On Thu, 17 Mar 2005 21:50:22 +1100, Chookie
wrote:


Our wintergreen couch lawn has been constantly producing sead heads
all summer. I have tried soil wetters, fertlising, extra watering,
weekly mowin; all with no success.


Er, what's the problem?


The problem is the sead heads - they are itchy. According to the
supplier it should only sead for a few weeks each year, which is
exactly what it did last summer.

I have read elsewhere that they are a sign of stress - but can't work
what the lawn might be stressed about!

Hi
It may be itchy but there isn't anything you can do about it. One of the
Horticulturists at work seems to insist that any plant that is flowering
well (thus your lawn producing seed heads) is under stress, and I've heard
it elsewhere. The story being it's stressed, it may die, so it's trying to
reproduce. I have seen plants in poor condition, that won't flower, so my
argument is temperature, light/light periods, and water play more of a part
in flowering than stress.
My guess is the extended warm temperatures this summer are keeping it
producing seed heads. We have the odd azalea at work still flowering, they
aren't stressed and as healthy as the others.

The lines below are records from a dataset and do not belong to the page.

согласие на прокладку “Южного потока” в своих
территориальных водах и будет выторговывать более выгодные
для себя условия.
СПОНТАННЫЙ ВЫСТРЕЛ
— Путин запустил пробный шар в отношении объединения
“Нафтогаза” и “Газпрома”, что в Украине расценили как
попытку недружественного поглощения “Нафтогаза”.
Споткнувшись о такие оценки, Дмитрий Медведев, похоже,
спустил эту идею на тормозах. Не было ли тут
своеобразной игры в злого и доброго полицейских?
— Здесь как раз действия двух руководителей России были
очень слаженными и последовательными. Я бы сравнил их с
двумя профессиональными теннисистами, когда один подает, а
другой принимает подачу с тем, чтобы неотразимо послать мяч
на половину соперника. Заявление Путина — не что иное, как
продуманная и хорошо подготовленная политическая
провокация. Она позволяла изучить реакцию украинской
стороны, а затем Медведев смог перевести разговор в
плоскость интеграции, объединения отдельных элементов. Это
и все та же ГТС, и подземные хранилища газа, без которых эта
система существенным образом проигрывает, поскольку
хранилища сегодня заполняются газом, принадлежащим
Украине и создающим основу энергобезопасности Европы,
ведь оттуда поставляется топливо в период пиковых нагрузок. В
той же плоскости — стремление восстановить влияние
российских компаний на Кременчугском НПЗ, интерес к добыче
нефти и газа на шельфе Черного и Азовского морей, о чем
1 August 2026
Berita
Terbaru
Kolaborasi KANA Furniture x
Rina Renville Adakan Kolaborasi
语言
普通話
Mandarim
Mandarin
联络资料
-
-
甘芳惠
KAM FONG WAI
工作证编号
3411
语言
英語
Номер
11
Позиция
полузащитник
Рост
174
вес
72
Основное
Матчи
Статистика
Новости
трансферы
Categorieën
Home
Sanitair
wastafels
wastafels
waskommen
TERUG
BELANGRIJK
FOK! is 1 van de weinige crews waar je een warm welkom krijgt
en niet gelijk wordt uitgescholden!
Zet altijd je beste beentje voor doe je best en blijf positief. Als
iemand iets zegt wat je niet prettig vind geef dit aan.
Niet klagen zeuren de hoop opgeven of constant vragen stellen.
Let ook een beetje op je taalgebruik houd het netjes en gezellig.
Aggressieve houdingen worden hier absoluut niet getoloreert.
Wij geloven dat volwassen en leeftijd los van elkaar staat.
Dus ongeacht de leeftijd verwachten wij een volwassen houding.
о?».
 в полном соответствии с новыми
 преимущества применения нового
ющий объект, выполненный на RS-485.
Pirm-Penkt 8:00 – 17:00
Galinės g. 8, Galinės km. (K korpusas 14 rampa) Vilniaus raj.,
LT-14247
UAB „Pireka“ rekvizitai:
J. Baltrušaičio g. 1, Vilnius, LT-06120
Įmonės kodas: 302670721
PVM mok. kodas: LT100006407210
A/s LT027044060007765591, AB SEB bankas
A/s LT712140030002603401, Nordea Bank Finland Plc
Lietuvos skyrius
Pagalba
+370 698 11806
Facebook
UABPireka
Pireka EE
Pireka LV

Your extra fertilising may be
a little high in potassium keeping it flowering for longer. If it is stress
then maybe too much water, esp considering you've added a wetting agent. But
i'd go with the temperature/extended season theory.
Our fairways at work were still seeding about a week ago. The couch I have
here in the backyard is slightly but in areas of shade it isn't anymore.
Bear with it, and hopefully next summer won't be as long.